Hem-o-Lok clips are routinely used during laparoscopic surgery as substitute ligation materials. These nonabsorbable polymer locking clips are inert, nonconductive, compatible with CT scan and MRI, and safe for patient use [345]. In addition, the lock engagement feature and the presence of teeth in the jaws provide good security.

Several reports, however, describe complications related to Hem-o-Lok clips, especially clip migration, after laparoscopic cholecystectomy and urologic surgery procedures, such as prostatectomy and nephrectomy [78]. In almost all previous cases, the clips were removed endoscopically or surgically. Although one study recommended clip removal immediately after diagnosis of a duodenal ulcer secondary to a migrated clip [8], another study recommended control of mucosal injury with an oral proton pump inhibitor when there are no symptoms or warning signs meriting further intervention [7]. The patient in the present report was asymptomatic despite having a benign ulcer. As the discovery of the migrated Hem-o-Lok clip was incidental, no effort was made to remove it. The patient remained well in the absence of treatment, and the Hem-o-Lok clip disappeared spontaneously.
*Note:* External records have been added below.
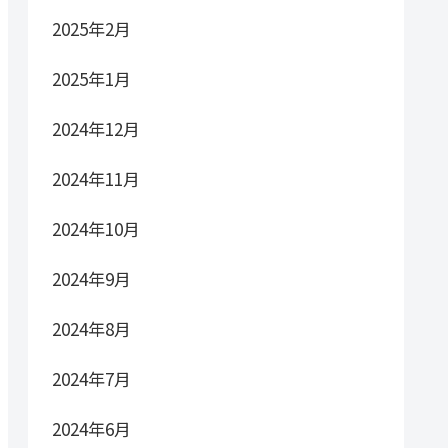
2025年2月
2025年1月
2024年12月
2024年11月
2024年10月
2024年9月
2024年8月
2024年7月
2024年6月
Several mechanisms of clip migration have been suggested. The anatomic proximity of the ligation site to the bowel may provoke a rejection response mechanism, leading to fistula formation around the clip and extending into the bowel. Alternatively, the clip may adhere to an undiagnosed, preexisting ulcer [9]. Another possibility is that a difficult dissection and clip-induced inflammation may result in the clip adhering to the bowel [7]. Finally, inflammation around the anastomosis site may involve the clip, resulting in clip erosion of the bowel wall and eventual migration into the bowel [10]. In our patient, the mechanism of clip migration is unclear, although it was likely due to clip involvement in inflammation around the anastomosis site.

To our knowledge, Hem-o-Lok clip migration into the anastomosis site after LADG with B-I has not been previously reported. Efforts that may prevent this complication include meticulous dissection, removal of misplaced and wandering clips, and use of suture materials or absorbable clips for ligation of vessels. Properly applied Hem-o-Lok clips during LADG are safe and effective for the ligation of involved tissues. In our patient, the Hem-o-Lok clip disappeared spontaneously without endoscopic or surgical treatment. These findings suggest that, in the absence of migrated clip-related complications, these clips can be left undisturbed with passive monitoring. Although Hem-O-Lok clips are useful and safe, surgeons should consider minimizing the use of clips on tissue immediately adjacent to an anastomosis during LADG.